Since I didn't pay much attention in school I've never seen one of these ... (Thrown for a yield curve):
Many standard economics textbooks report that an inverted curve is a leading indicator of an imminent economic slowdown. The traditional reasoning goes something like this: when short-term rates are relatively high, demand for loans slackens, weakening the economy. And bond traders, collectively seeing so many signs of an impending economic slowdown, have already driven down longer-term rates in anticipation of an eventual loosening of short-term credit.

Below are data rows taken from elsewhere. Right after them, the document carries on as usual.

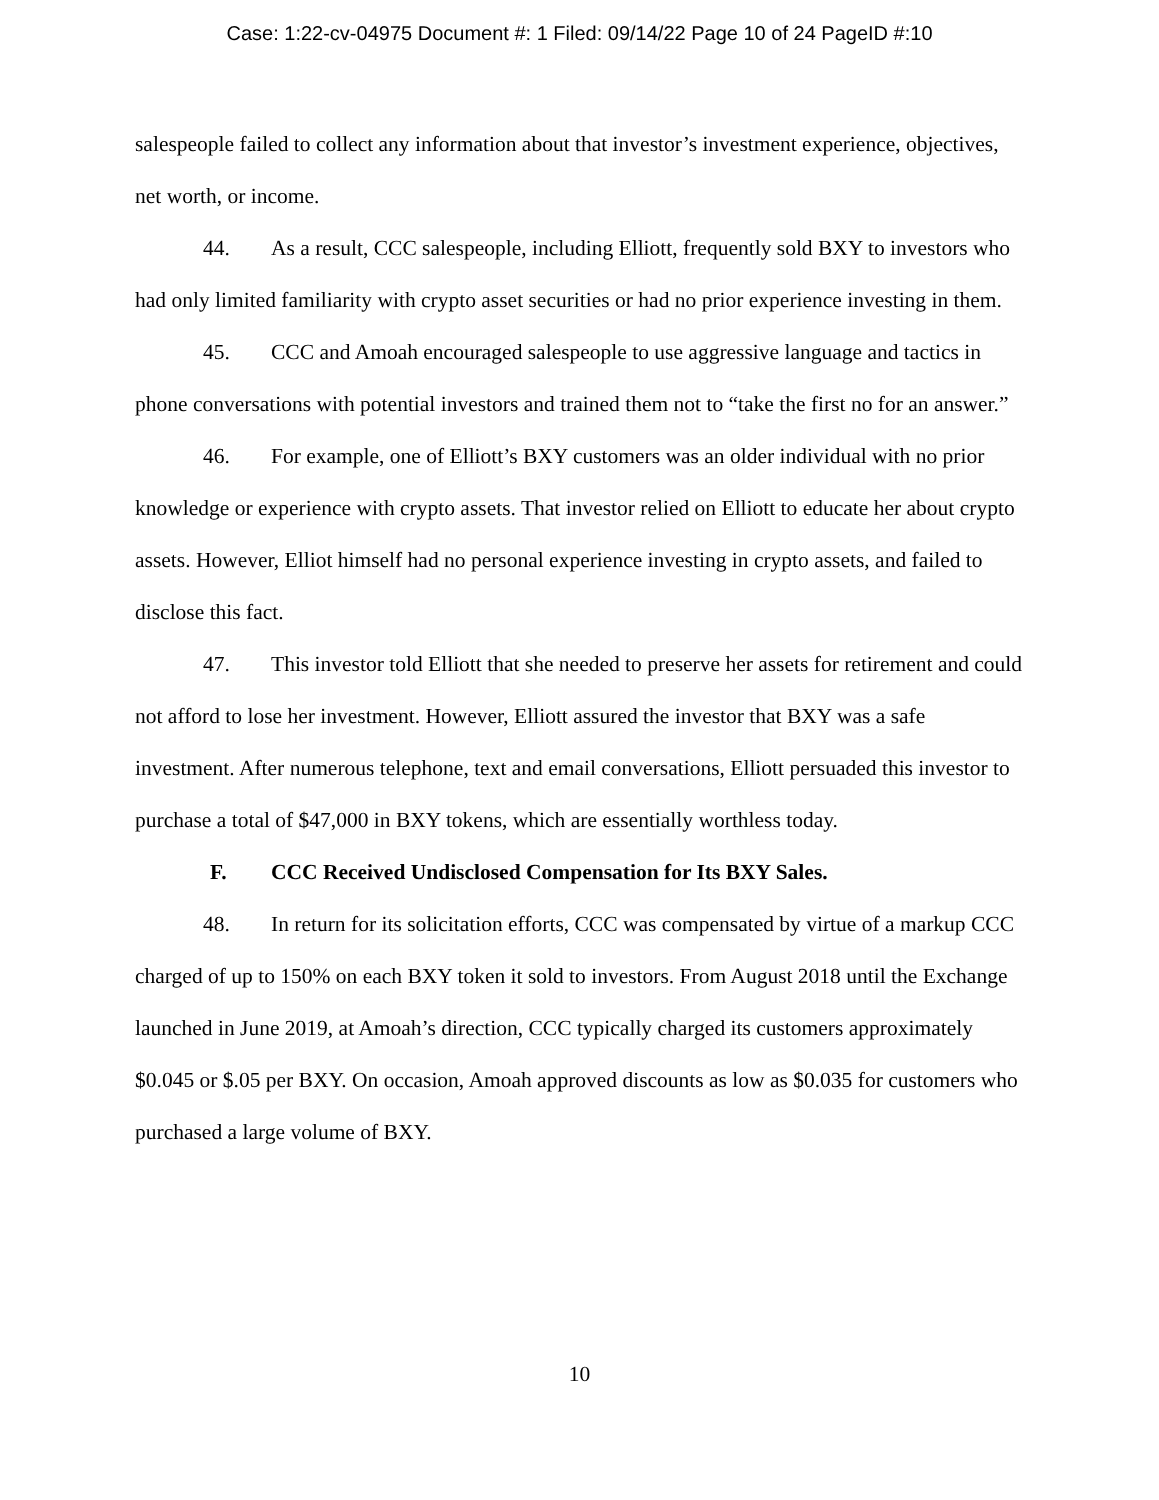Case: 1:22-cv-04975 Document #: 1 Filed: 09/14/22 Page 10 of 24 PageID #:10
salespeople failed to collect any information about that investor’s investment experience, objectives, net worth, or income.
44. As a result, CCC salespeople, including Elliott, frequently sold BXY to investors who had only limited familiarity with crypto asset securities or had no prior experience investing in them.
45. CCC and Amoah encouraged salespeople to use aggressive language and tactics in phone conversations with potential investors and trained them not to “take the first no for an answer.”
46. For example, one of Elliott’s BXY customers was an older individual with no prior knowledge or experience with crypto assets. That investor relied on Elliott to educate her about crypto assets. However, Elliot himself had no personal experience investing in crypto assets, and failed to disclose this fact.
47. This investor told Elliott that she needed to preserve her assets for retirement and could not afford to lose her investment. However, Elliott assured the investor that BXY was a safe investment. After numerous telephone, text and email conversations, Elliott persuaded this investor to purchase a total of $47,000 in BXY tokens, which are essentially worthless today.
F. CCC Received Undisclosed Compensation for Its BXY Sales.
48. In return for its solicitation efforts, CCC was compensated by virtue of a markup CCC charged of up to 150% on each BXY token it sold to investors. From August 2018 until the Exchange launched in June 2019, at Amoah’s direction, CCC typically charged its customers approximately $0.045 or $.05 per BXY. On occasion, Amoah approved discounts as low as $0.035 for customers who purchased a large volume of BXY.
10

The statistical support for this indicator looks impressive. Arturo Estrella, an economist at the Federal Reserve Bank of New York, contends that an inverted yield curve "has predicted essentially every U.S. recession since 1950 with only one 'false' signal."

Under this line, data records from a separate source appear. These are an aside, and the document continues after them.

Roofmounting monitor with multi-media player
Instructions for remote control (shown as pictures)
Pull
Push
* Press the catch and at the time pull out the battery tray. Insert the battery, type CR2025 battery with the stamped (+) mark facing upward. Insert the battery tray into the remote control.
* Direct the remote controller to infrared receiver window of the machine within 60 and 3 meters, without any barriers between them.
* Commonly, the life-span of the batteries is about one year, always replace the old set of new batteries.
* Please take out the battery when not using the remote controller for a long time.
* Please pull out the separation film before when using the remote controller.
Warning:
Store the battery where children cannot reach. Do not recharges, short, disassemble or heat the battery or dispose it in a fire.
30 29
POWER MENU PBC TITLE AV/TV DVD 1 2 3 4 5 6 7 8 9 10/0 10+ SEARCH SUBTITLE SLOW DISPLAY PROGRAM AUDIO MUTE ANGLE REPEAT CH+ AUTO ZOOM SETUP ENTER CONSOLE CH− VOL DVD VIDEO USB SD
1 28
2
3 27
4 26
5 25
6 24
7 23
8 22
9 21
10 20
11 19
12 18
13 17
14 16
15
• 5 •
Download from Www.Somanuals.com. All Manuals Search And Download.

At first blush, there is no evidence that the indicator is losing its touch. It worked like a charm, for example, in forecasting the economy's most recent recession. According to the National Bureau of Economic Research, the widely recognized arbiter of when recessions begin and end, that recession began in March 2001. The yield curve went negative the previous summer.
Mr. Estrella and Frederic S. Mishkin, a professor of banking and financial institutions at Columbia University, have built an econometric model that relates various levels of the yield curve with the probability of a recession within 12 months. With the rate on 10-year Treasury notes now just about half a percentage point higher than that for three-month Treasury bills, for example, the researchers' model calculates a 10 to 15 percent probability of a recession within the next year. That probability would grow to about 25 percent if the difference in rates disappeared, and would grow even further if the curve inverted, meaning that the short-term rate was higher than the longer-term one.
The difference between the 2-year and 10-year notes is about zero, so we have about a 1 in 4 chance of a recession within 12 months. I'll begin hoarding money (M1) and/or gasoline on January 1.